WHAT IS BEING ASKED:
All lines holding the word "theta" should be located in the records and copied.

(Stored entries)
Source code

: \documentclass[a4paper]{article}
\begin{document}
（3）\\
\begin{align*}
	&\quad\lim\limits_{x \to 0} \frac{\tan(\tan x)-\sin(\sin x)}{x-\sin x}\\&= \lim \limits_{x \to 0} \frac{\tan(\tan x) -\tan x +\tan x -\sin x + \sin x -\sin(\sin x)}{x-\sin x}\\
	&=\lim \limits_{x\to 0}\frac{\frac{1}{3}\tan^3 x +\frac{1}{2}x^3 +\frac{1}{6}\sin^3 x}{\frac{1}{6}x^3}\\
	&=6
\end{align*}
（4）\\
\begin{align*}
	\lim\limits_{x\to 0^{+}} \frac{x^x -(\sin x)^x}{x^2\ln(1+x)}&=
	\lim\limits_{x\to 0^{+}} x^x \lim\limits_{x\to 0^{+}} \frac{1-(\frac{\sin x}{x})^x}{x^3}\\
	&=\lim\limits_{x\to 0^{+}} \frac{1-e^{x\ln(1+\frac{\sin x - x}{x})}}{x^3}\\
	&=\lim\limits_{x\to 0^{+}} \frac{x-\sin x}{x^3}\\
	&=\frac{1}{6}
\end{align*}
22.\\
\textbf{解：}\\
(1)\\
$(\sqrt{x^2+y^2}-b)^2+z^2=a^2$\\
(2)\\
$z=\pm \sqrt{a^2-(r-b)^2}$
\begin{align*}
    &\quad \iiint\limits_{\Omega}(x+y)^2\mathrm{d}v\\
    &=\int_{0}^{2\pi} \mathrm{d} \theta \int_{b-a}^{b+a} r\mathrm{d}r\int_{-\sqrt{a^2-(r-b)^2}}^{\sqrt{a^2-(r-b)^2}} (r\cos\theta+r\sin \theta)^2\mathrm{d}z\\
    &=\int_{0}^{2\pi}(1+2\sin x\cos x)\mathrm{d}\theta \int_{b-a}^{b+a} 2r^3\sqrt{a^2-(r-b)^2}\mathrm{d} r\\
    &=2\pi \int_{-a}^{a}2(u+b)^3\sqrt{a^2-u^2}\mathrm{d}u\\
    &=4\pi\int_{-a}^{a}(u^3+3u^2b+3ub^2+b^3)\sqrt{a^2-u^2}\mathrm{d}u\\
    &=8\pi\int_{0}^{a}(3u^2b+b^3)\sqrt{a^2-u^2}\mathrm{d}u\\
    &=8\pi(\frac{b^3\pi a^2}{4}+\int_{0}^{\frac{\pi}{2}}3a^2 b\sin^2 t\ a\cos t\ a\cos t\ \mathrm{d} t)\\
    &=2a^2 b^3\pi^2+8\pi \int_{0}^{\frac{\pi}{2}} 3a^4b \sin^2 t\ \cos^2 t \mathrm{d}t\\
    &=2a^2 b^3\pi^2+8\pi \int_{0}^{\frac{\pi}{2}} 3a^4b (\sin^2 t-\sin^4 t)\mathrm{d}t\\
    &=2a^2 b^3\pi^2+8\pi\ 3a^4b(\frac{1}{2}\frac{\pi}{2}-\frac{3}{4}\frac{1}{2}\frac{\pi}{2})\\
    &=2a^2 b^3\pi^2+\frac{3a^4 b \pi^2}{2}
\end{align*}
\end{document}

YOUR SOLUTION:
    &=\int_{0}^{2\pi} \mathrm{d} \theta \int_{b-a}^{b+a} r\mathrm{d}r\int_{-\sqrt{a^2-(r-b)^2}}^{\sqrt{a^2-(r-b)^2}} (r\cos\theta+r\sin \theta)^2\mathrm{d}z\\
    &=\int_{0}^{2\pi}(1+2\sin x\cos x)\mathrm{d}\theta \int_{b-a}^{b+a} 2r^3\sqrt{a^2-(r-b)^2}\mathrm{d} r\\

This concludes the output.